When talking to users, they often consider the standby database as a “read replica”. And that’s right. It is synchronized with physical replication. However, Oracle reserves the “replication” term for logical replication – Golden Gate. Again, like the silver/bronze/gold/platinum, the names are determined by the product rather than the use case. I like to focus on the user’s point of view. If you want to protect your database, the best you can do is a physical standby. It is an exact replica. Physically the same as the primary: you can expect the same behavior in functionality and performance when you failover to it. You can even take a datafile from it to restore to the primary. It is like a backup that is already restored pro-actively. This is Dbvisit Standby in Standard Edition or Data Guard in Enterprise Edition. In both, you can open it as a “read replica” for a daily copy, and re-synchronize during the night. With Active Data Guard you can get this “read replica” synchronized for real-time reporting. All this with very little complexity: it uses the basic recovery mechanisms (duplicate for standby or restore from service, log shipping and redo apply) and simple automation (Dbvisit console for SE, Data Guard Broker for EE). It allows fault tolerance at all layers with quite fast recoverability. This is a huge increase in availability with very little complexity. In some cases, you may need RAC but that is probably for other reasons than simple HA. In some cases, you may need Golden Gate, but that is probably for other reasons as well.
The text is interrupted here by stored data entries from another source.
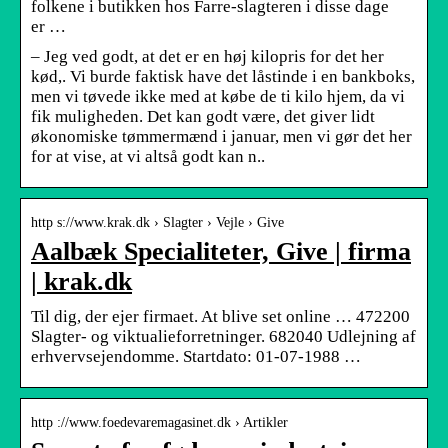
folkene i butikken hos Farre-slagteren i disse dage
er …
– Jeg ved godt, at det er en høj kilopris for det her
kød,. Vi burde faktisk have det låstinde i en bankboks,
men vi tøvede ikke med at købe de ti kilo hjem, da vi
fik muligheden. Det kan godt være, det giver lidt
økonomiske tømmermænd i januar, men vi gør det her
for at vise, at vi altså godt kan n..
http s://www.krak.dk › Slagter › Vejle › Give
Aalbæk Specialiteter, Give | firma
| krak.dk
Til dig, der ejer firmaet. At blive set online … 472200
Slagter- og viktualieforretninger. 682040 Udlejning af
erhvervsejendomme. Startdato: 01-07-1988 …
http ://www.foedevaremagasinet.dk › Artikler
When you failover to a logical copy, rather than a physical replica, you have the same issue as when importing a dump rather than a database backup: physical layout of data is different, execution plans can be different, performance can be different.
The MAA reference architecture with their metal tiers probably makes sense for people used to the US Health Insurance contracts. You basically decide the level of protection based on your revenue and take the package that has been build for your “level”. I prefer to look at the requirements and build the most simple solution that fit the needs and this is why I’ve put a few alternative definitions here. And remember, none of the HA solutions are valid unless you properly tested them.